Die Schweiz exportierte im Dezember 138 Tonnen Gold. Der weitaus größte Teil ging nach Großbritannien, während auch Importe deutlich zulegten.

Schweizer Goldströme im Dezember: 100 Tonnen nach London
Die Schweiz hat im Dezember erneut erhebliche Mengen Gold ins Ausland geliefert. Nach Angaben der Eidgenössischen Zollverwaltung gingen allein 100,82 Tonnen nach Großbritannien. London zählt zu den wichtigsten Lager- und Handelsplätzen für physisches Gold – unter anderem über die Tresore der Bank of England. Auch Frankreich (10,9 Tonnen) und die Türkei zählten wieder zu den bedeutenden Empfängerländern. Dagegen taucht China in der Dezember-Statistik nicht unter den Top-Abnehmern auf.
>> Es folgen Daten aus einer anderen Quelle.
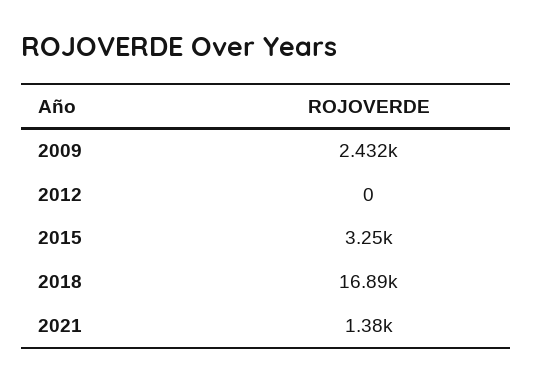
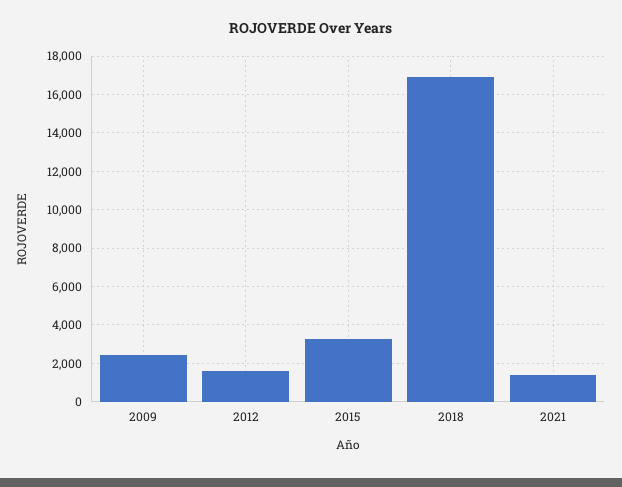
2012: 0 -> 1500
Die Schweizer Goldtransfers zeigen die dynamischen Verschiebungen von physischem Gold zwischen den globalen Handelszentren, zuletzt mit UK als großer Goldabnehmer.
Insgesamt exportierte die Schweiz im Dezember 138 Tonnen Gold im Wert von rund 16 Milliarden Euro. Damit lagen die Ausfuhren etwa 15 Prozent über dem Niveau des Vorjahresmonats.
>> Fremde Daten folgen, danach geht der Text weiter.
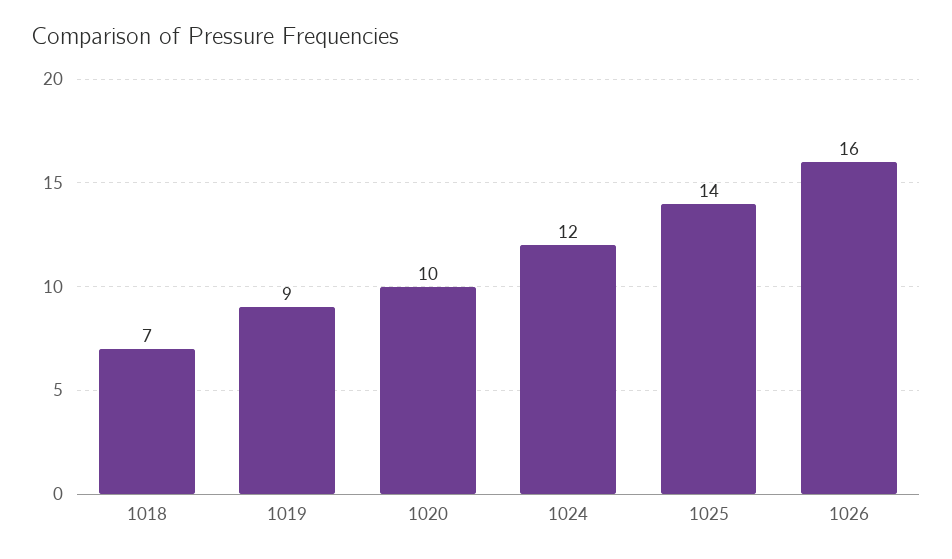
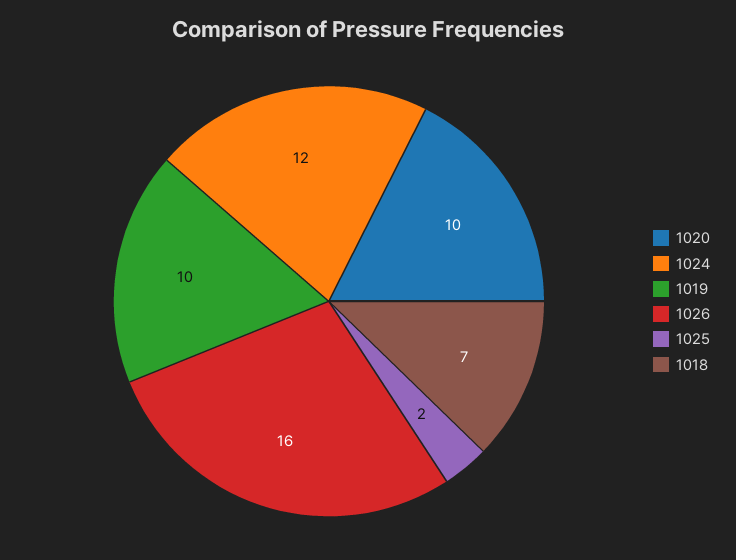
1019: 9 -> 10
1025: 14 -> 2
Importe legen ebenfalls deutlich zu
Parallel dazu stiegen die Goldimporte. Mit 188 Tonnen im Wert von 16,3 Milliarden Euro erhöhte sich der Importwert um 20 Prozent. Wichtigster Lieferant waren die Vereinigten Arabischen Emirate mit 59,7 Tonnen. Es folgten Chile (25 Tonnen Gold geringeren Feingehalts) sowie die USA mit 18,8 Tonnen. Auffällig ist zudem die Liefermenge aus Italien von 10,3 Tonnen.
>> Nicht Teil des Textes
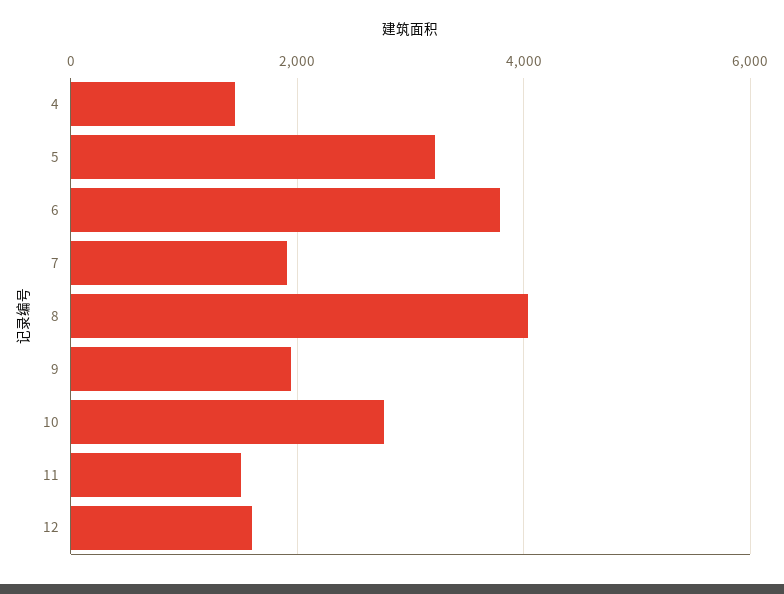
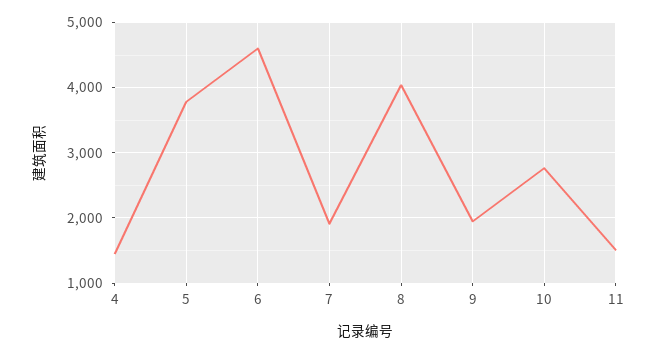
5: 3200 -> 3800
6: 3800 -> 4600
12: 1600 -> none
Schweiz bleibt globales Veredelungszentrum
Die gegenläufigen Handelsströme unterstreichen die zentrale Rolle der Schweiz im internationalen Goldmarkt. Das Land fungiert als Umschlag-, Lager- und Veredelungsplatz. Schweizer Raffinerien verarbeiten Schätzungen zufolge bis zu zwei Drittel der weltweiten Goldnachfrage.
Hinter den Bewegungen stehen vor allem unterschiedliche Marktstandards. Während im Londoner Bankenverkehr überwiegend 400-Unzen-Barren gefragt sind, dominiert an der COMEX der 100-Unzen-Standard. Im asiatischen Großhandel wiederum werden primär Kilobarren gehandelt. Entsprechend wird Gold kontinuierlich umgegossen und zwischen den Handelszentren verschoben.